Les travaux étaient dirigés par le président de cette commission, le député national Boris Mbuku, dans le cadre de la mission de contrôle parlementaire exercée par la Chambre basse du Parlement.
Face aux élus nationaux, le ministre des Droits humains a présenté un état des lieux détaillé des défis liés à la protection et à la promotion des droits humains sur l’ensemble du territoire national.

Dans son exposé, Samuel Mbemba a structuré son intervention autour de trois principaux axes.
Le premier a porté sur le cadre légal et normatif régissant les droits humains en RDC. Le ministre a rappelé que ce dispositif repose notamment sur la Constitution, les instruments juridiques internationaux ratifiés par la République démocratique du Congo ainsi que plusieurs lois spécifiques relatives à la protection des droits fondamentaux.
Selon lui, la question des droits humains demeure transversale et concerne pratiquement l’ensemble des textes légaux en vigueur dans le pays.
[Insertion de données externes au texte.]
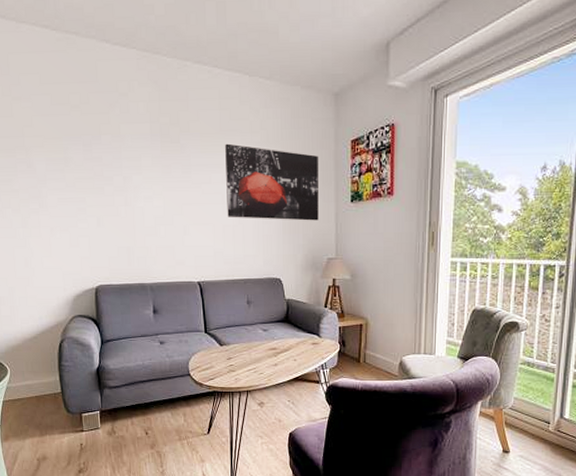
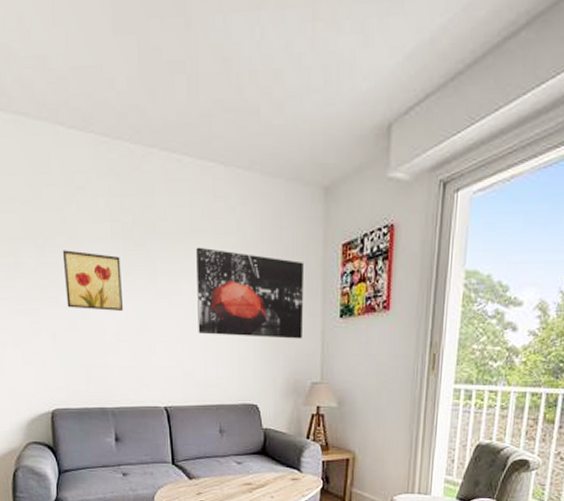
wall art: none [107,147,160,199] -> present [62,250,123,311]

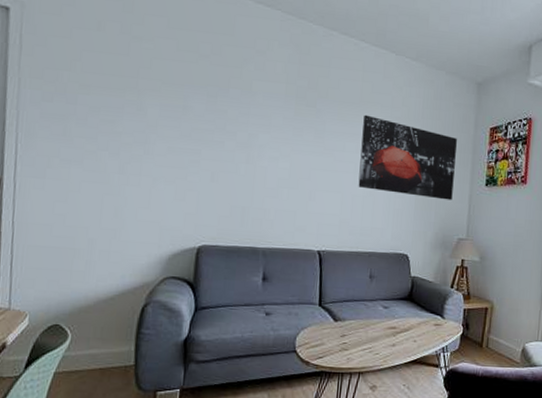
wall art: present [62,250,123,311] -> none [231,101,291,160]

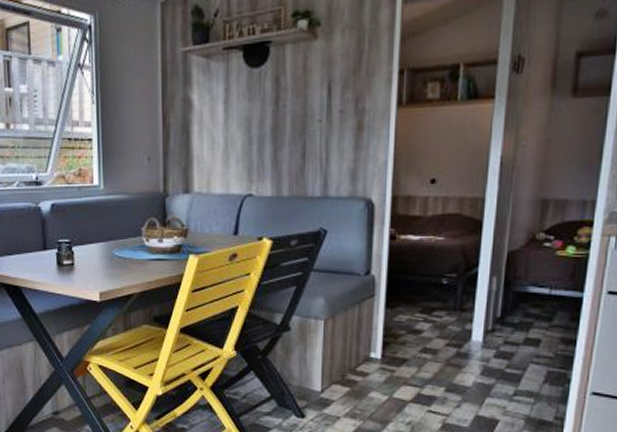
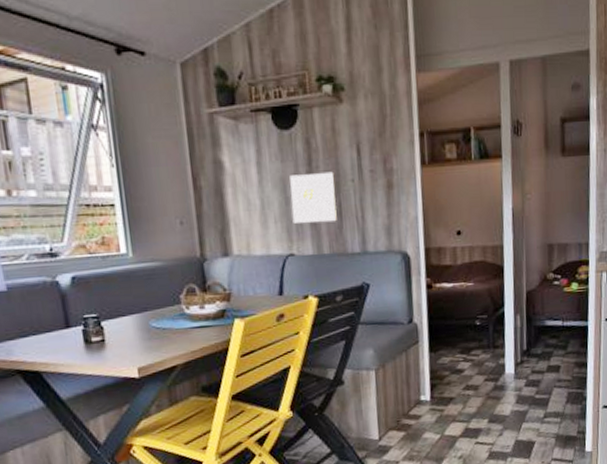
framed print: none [254,111,300,164] -> present [290,171,337,223]

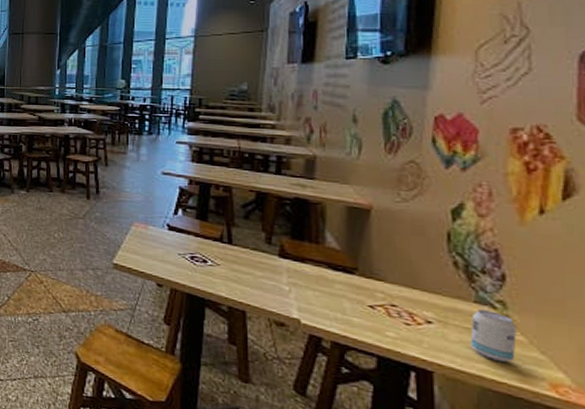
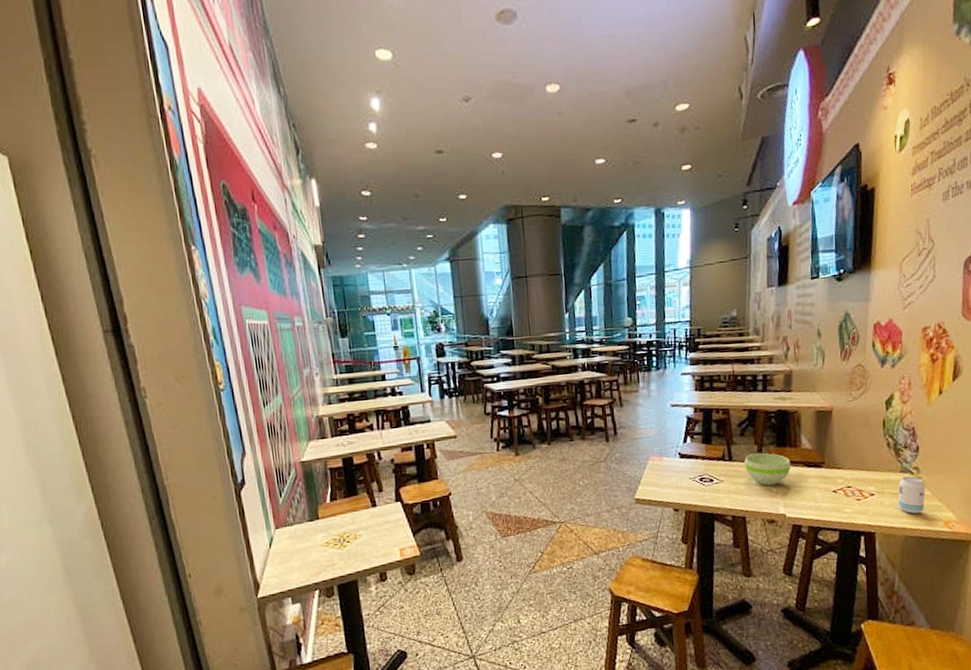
bowl: none [248,241,310,282] -> present [744,453,791,486]

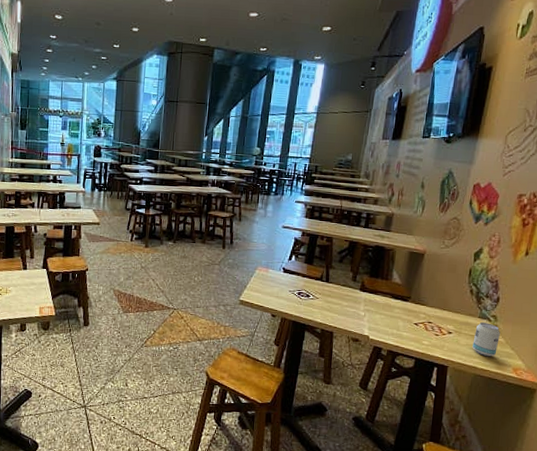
bowl: present [744,453,791,486] -> none [339,279,381,309]

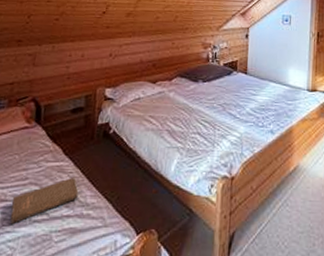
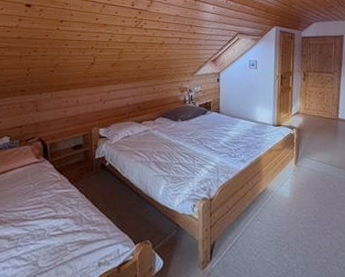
book: present [10,176,79,225] -> none [32,200,85,239]

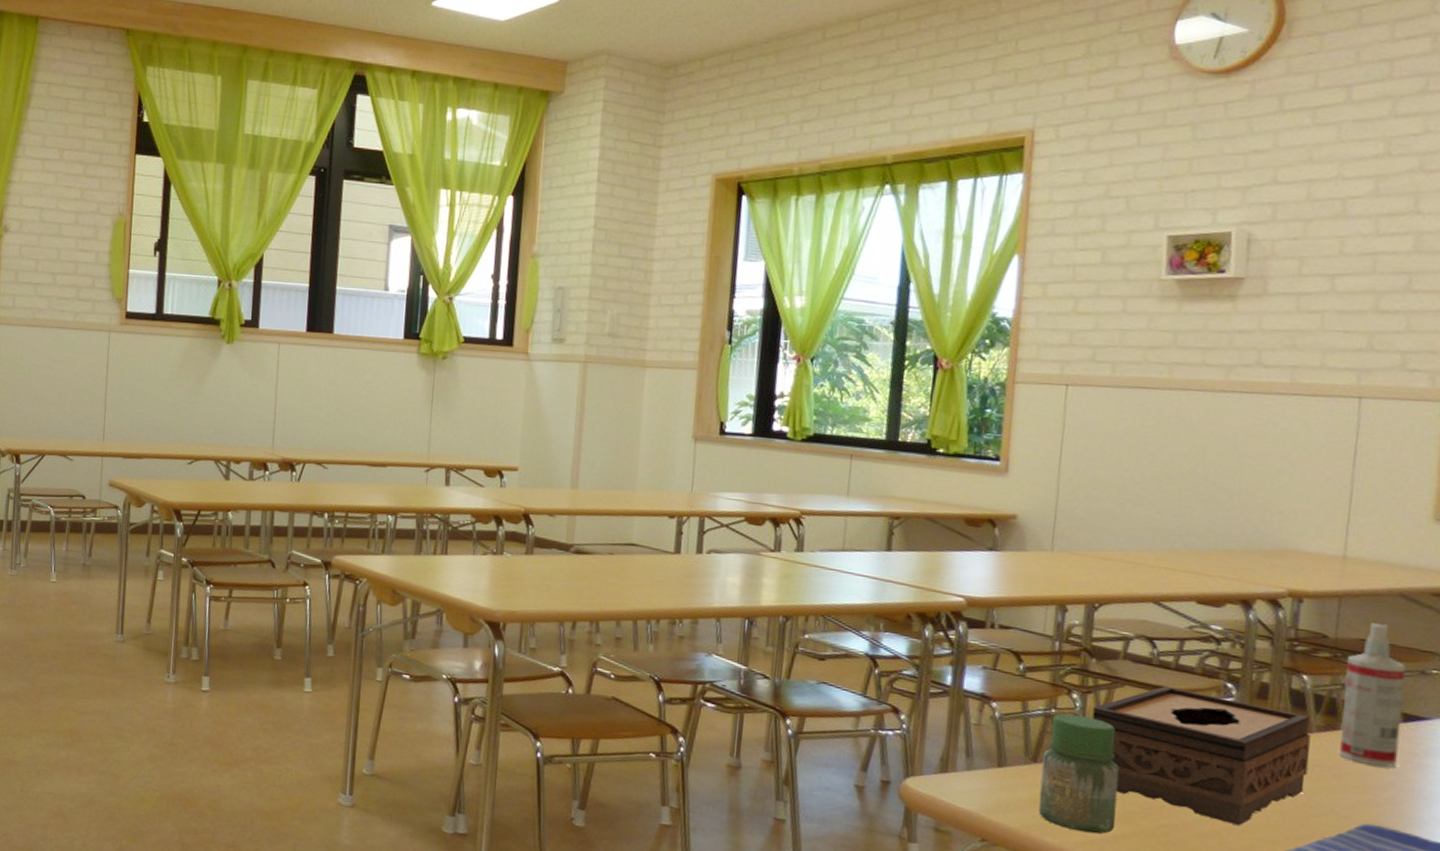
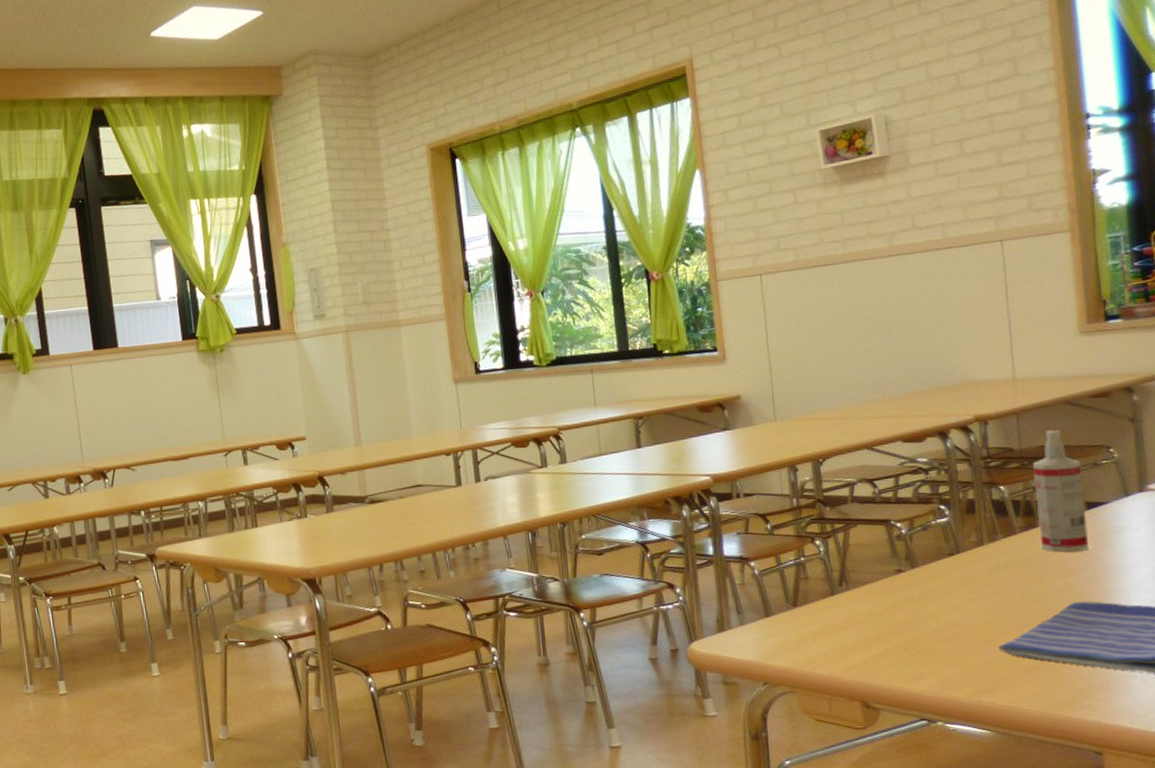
jar: present [1038,714,1120,834] -> none [800,558,872,659]
tissue box: present [1092,685,1311,826] -> none [835,518,1019,627]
Le deuxième axe de son intervention a été consacré à la situation des droits humains proprement dite. Samuel Mbemba a particulièrement insisté sur la dégradation de la situation sécuritaire dans l’Est du pays, qu’il a liée à l’agression rwandaise et aux violences attribuées aux rebelles de l’AFC/M23.
Le ministre a affirmé que les populations civiles continuent d’être victimes de violations « massives, systématiques et répétées » des droits humains.
Il a notamment évoqué des massacres, des déplacements forcés ainsi que d’autres actes qualifiés de crimes de guerre, crimes contre l’humanité, génocide et crimes d’agression.
Abordant la situation dans les provinces de l’Ouest et du Centre du pays, le ministre des Droits humains a reconnu l’existence de certains cas de violations des droits humains, tout en précisant qu’aucun État au monde n’est totalement exempt de tels abus.

Il a néanmoins insisté sur la nécessité pour les autorités publiques d’apporter des réponses appropriées aux violations dénoncées afin de garantir le respect de l’État de droit.
Dans le troisième volet de son intervention, Samuel Mbemba a présenté plusieurs initiatives engagées par le gouvernement pour renforcer la promotion et la protection des droits humains en RDC.
Le ministre a notamment cité la redynamisation des divisions provinciales de son ministère à travers la construction ou la rénovation des bâtiments administratifs, l’organisation de séminaires de renforcement des capacités des agents ainsi que la revisitation du cadre organique provincial.
Selon lui, plusieurs provinces bénéficient déjà de ces réformes, notamment le Kasaï Oriental, le Kasaï Central, le Kongo Central, l’Ituri et le Kwango, où certaines infrastructures sont déjà opérationnelles ou en cours d’équipement.
Les échanges entre les députés nationaux et le ministre ont également porté sur la problématique des détenus préventifs, les conditions carcérales ainsi que plusieurs autres préoccupations relatives à la protection des droits humains dans le pays.
Le rapporteur de l’Assemblée nationale, le professeur Jacques Djoli Eseng’Ekeli, a également pris part à cette audition consacrée à l’évaluation de la situation des droits humains en République démocratique du Congo.